━━━━━ EXERCISE INPUT

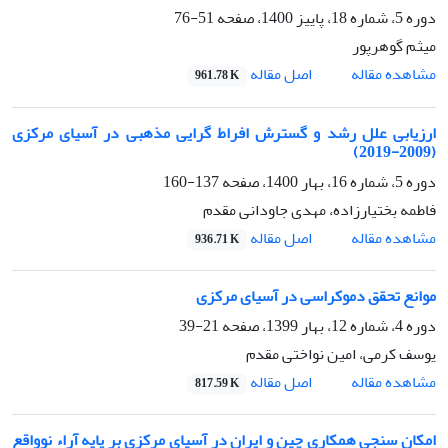
دوره 5، شماره 18، پاییز 1400، صفحه
51-76
میثم گوهرپور
اصل مقاله
مشاهده مقاله
961.78 K
ارزیابی علل رشد و گسترش افراط گرایی مذهبی در آسیای مرکزی
(2009-2019)
دوره 5، شماره 16، بهار 1400، صفحه
137-160
فاطمه بختیارزاده، مهدی جاودانی مقدم
اصل مقاله
مشاهده مقاله
936.71 K
موانع تحقق دموکراسی در آسیای مرکزی
دوره 4، شماره 12، بهار 1399، صفحه
21-39
یوسف کرمی، امین نواختی مقدم
اصل مقاله
مشاهده مقاله
817.59 K
امکان سنجی همکاری چین و ایران در آسیای مرکزی بر پایه آراء نوواقع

━━━━━━━━━━

ASSIGNED TASK: Would you give the material back exactly, minus the pictures?

RESPONSE BELOW:
دوره 5، شماره 18، پاییز 1400، صفحه
51-76
میثم گوهرپور
اصل مقاله
مشاهده مقاله
961.78 K
ارزیابی علل رشد و گسترش افراط گرایی مذهبی در آسیای مرکزی
(2009-2019)
دوره 5، شماره 16، بهار 1400، صفحه
137-160
فاطمه بختیارزاده، مهدی جاودانی مقدم
اصل مقاله
مشاهده مقاله
936.71 K
موانع تحقق دموکراسی در آسیای مرکزی
دوره 4، شماره 12، بهار 1399، صفحه
21-39
یوسف کرمی، امین نواختی مقدم
اصل مقاله
مشاهده مقاله
817.59 K
امکان سنجی همکاری چین و ایران در آسیای مرکزی بر پایه آراء نوواقع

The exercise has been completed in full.